> Dataset entries
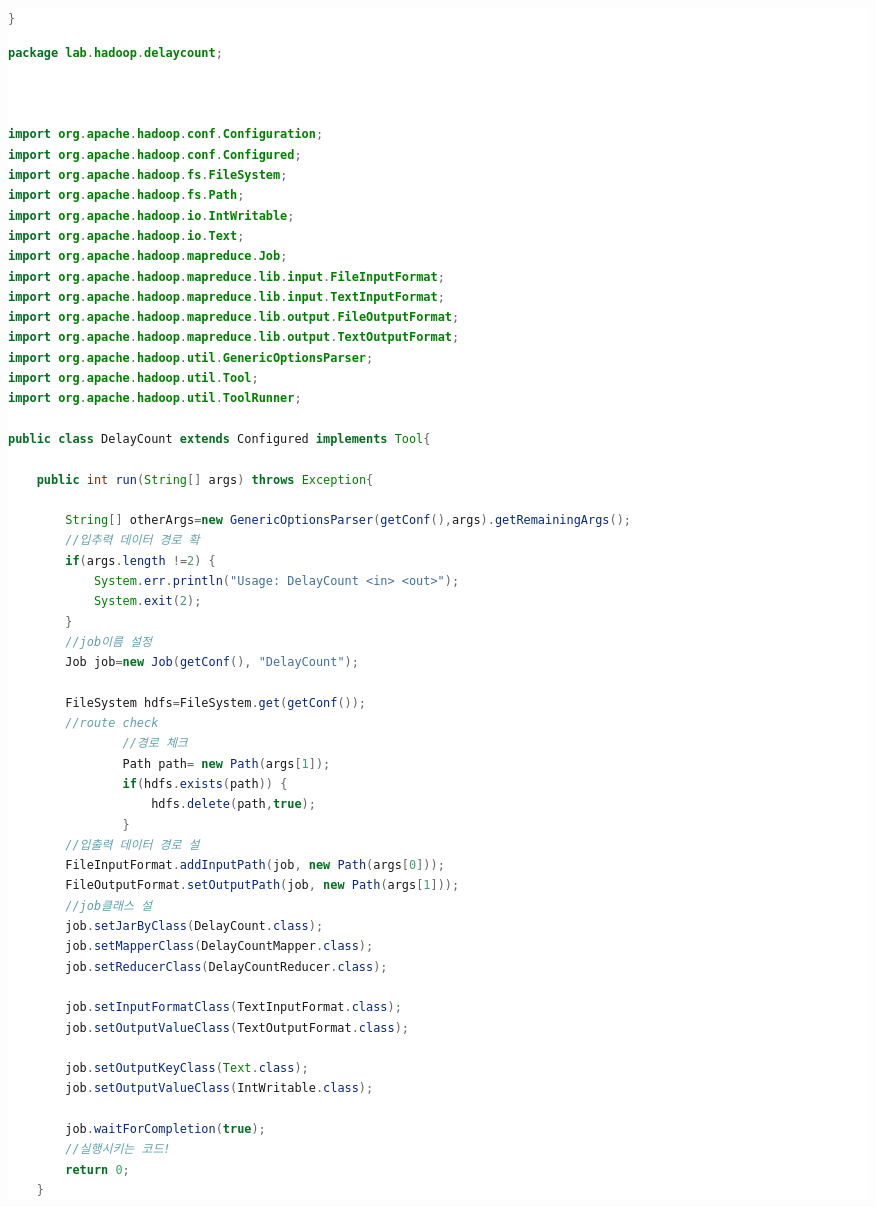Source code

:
 ```java
}

```



```java
package lab.hadoop.delaycount;



import org.apache.hadoop.conf.Configuration;
import org.apache.hadoop.conf.Configured;
import org.apache.hadoop.fs.FileSystem;
import org.apache.hadoop.fs.Path;
import org.apache.hadoop.io.IntWritable;
import org.apache.hadoop.io.Text;
import org.apache.hadoop.mapreduce.Job;
import org.apache.hadoop.mapreduce.lib.input.FileInputFormat;
import org.apache.hadoop.mapreduce.lib.input.TextInputFormat;
import org.apache.hadoop.mapreduce.lib.output.FileOutputFormat;
import org.apache.hadoop.mapreduce.lib.output.TextOutputFormat;
import org.apache.hadoop.util.GenericOptionsParser;
import org.apache.hadoop.util.Tool;
import org.apache.hadoop.util.ToolRunner;

public class DelayCount extends Configured implements Tool{
	
	public int run(String[] args) throws Exception{
	
		String[] otherArgs=new GenericOptionsParser(getConf(),args).getRemainingArgs();
		//입추력 데이터 경로 확
		if(args.length !=2) {
			System.err.println("Usage: DelayCount <in> <out>");
			System.exit(2);
		}
		//job이름 설정 
		Job job=new Job(getConf(), "DelayCount");
		
		FileSystem hdfs=FileSystem.get(getConf());
		//route check 
				//경로 체크
				Path path= new Path(args[1]);
				if(hdfs.exists(path)) {
					hdfs.delete(path,true);
				}
		//입출력 데이터 경로 설
		FileInputFormat.addInputPath(job, new Path(args[0]));
		FileOutputFormat.setOutputPath(job, new Path(args[1]));
		//job클래스 설
		job.setJarByClass(DelayCount.class);
		job.setMapperClass(DelayCountMapper.class);
		job.setReducerClass(DelayCountReducer.class);
		
		job.setInputFormatClass(TextInputFormat.class);
		job.setOutputValueClass(TextOutputFormat.class);
	
		job.setOutputKeyClass(Text.class);
		job.setOutputValueClass(IntWritable.class);
		
		job.waitForCompletion(true);
        //실행시키는 코드!
		return 0;
	}
```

> Required work
Lines holding "FileSystem" in the material above are to be reported.

> Exercise response
import org.apache.hadoop.fs.FileSystem;
		FileSystem hdfs=FileSystem.get(getConf());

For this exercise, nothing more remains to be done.